Repeat verbatim, and only, the lines of the data below, beginning at the line that contains "Once you have" and stopping after the line that contains "single java process.".

▬▬▬▬▬▬▬▬▬▬

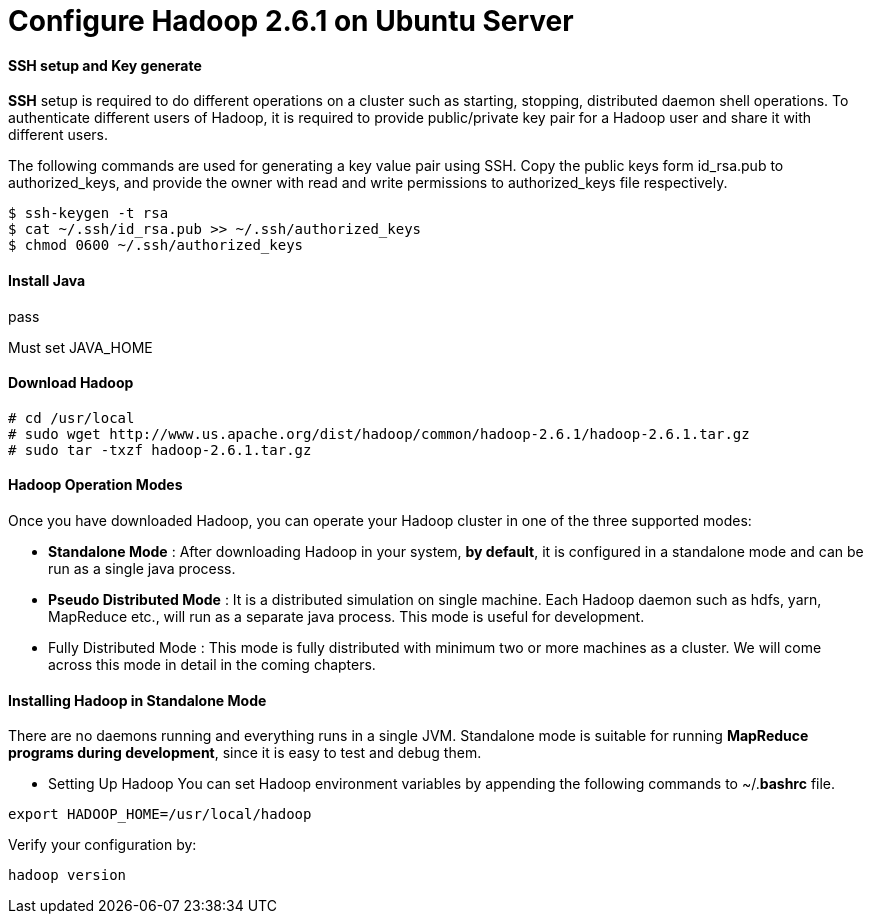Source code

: = Configure Hadoop 2.6.1 on Ubuntu Server
:hp-tags: Hadoop, Configuration

#### SSH setup and Key generate
*SSH* setup is required to do different operations on a cluster such as starting, stopping, distributed daemon shell operations. To authenticate different users of Hadoop, it is required to provide public/private key pair for a Hadoop user and share it with different users.

The following commands are used for generating a key value pair using SSH. Copy the public keys form id_rsa.pub to authorized_keys, and provide the owner with read and write permissions to authorized_keys file respectively.
```
$ ssh-keygen -t rsa 
$ cat ~/.ssh/id_rsa.pub >> ~/.ssh/authorized_keys 
$ chmod 0600 ~/.ssh/authorized_keys 
```

#### Install Java
pass

Must set JAVA_HOME

#### Download Hadoop
```
# cd /usr/local 
# sudo wget http://www.us.apache.org/dist/hadoop/common/hadoop-2.6.1/hadoop-2.6.1.tar.gz 
# sudo tar -txzf hadoop-2.6.1.tar.gz
```
#### Hadoop Operation Modes
Once you have downloaded Hadoop, you can operate your Hadoop cluster in one of the three supported modes:

* *Standalone Mode* : After downloading Hadoop in your system, *by default*, it is configured in a standalone mode and can be run as a single java process.

* *Pseudo Distributed Mode* : It is a distributed simulation on single machine. Each Hadoop daemon such as hdfs, yarn, MapReduce etc., will run as a separate java process. This mode is useful for development.

* Fully Distributed Mode : This mode is fully distributed with minimum two or more machines as a cluster. We will come across this mode in detail in the coming chapters.

#### Installing Hadoop in Standalone Mode

There are no daemons running and everything runs in a single JVM. Standalone mode is suitable for running *MapReduce programs during development*, since it is easy to test and debug them.

* Setting Up Hadoop
You can set Hadoop environment variables by appending the following commands to ~/.*bashrc* file.
```
export HADOOP_HOME=/usr/local/hadoop 
```

Verify your configuration by:
```
hadoop version
```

▬▬▬▬▬▬▬▬▬▬

RESPONSE TO THE EXERCISE:
Once you have downloaded Hadoop, you can operate your Hadoop cluster in one of the three supported modes:

* *Standalone Mode* : After downloading Hadoop in your system, *by default*, it is configured in a standalone mode and can be run as a single java process.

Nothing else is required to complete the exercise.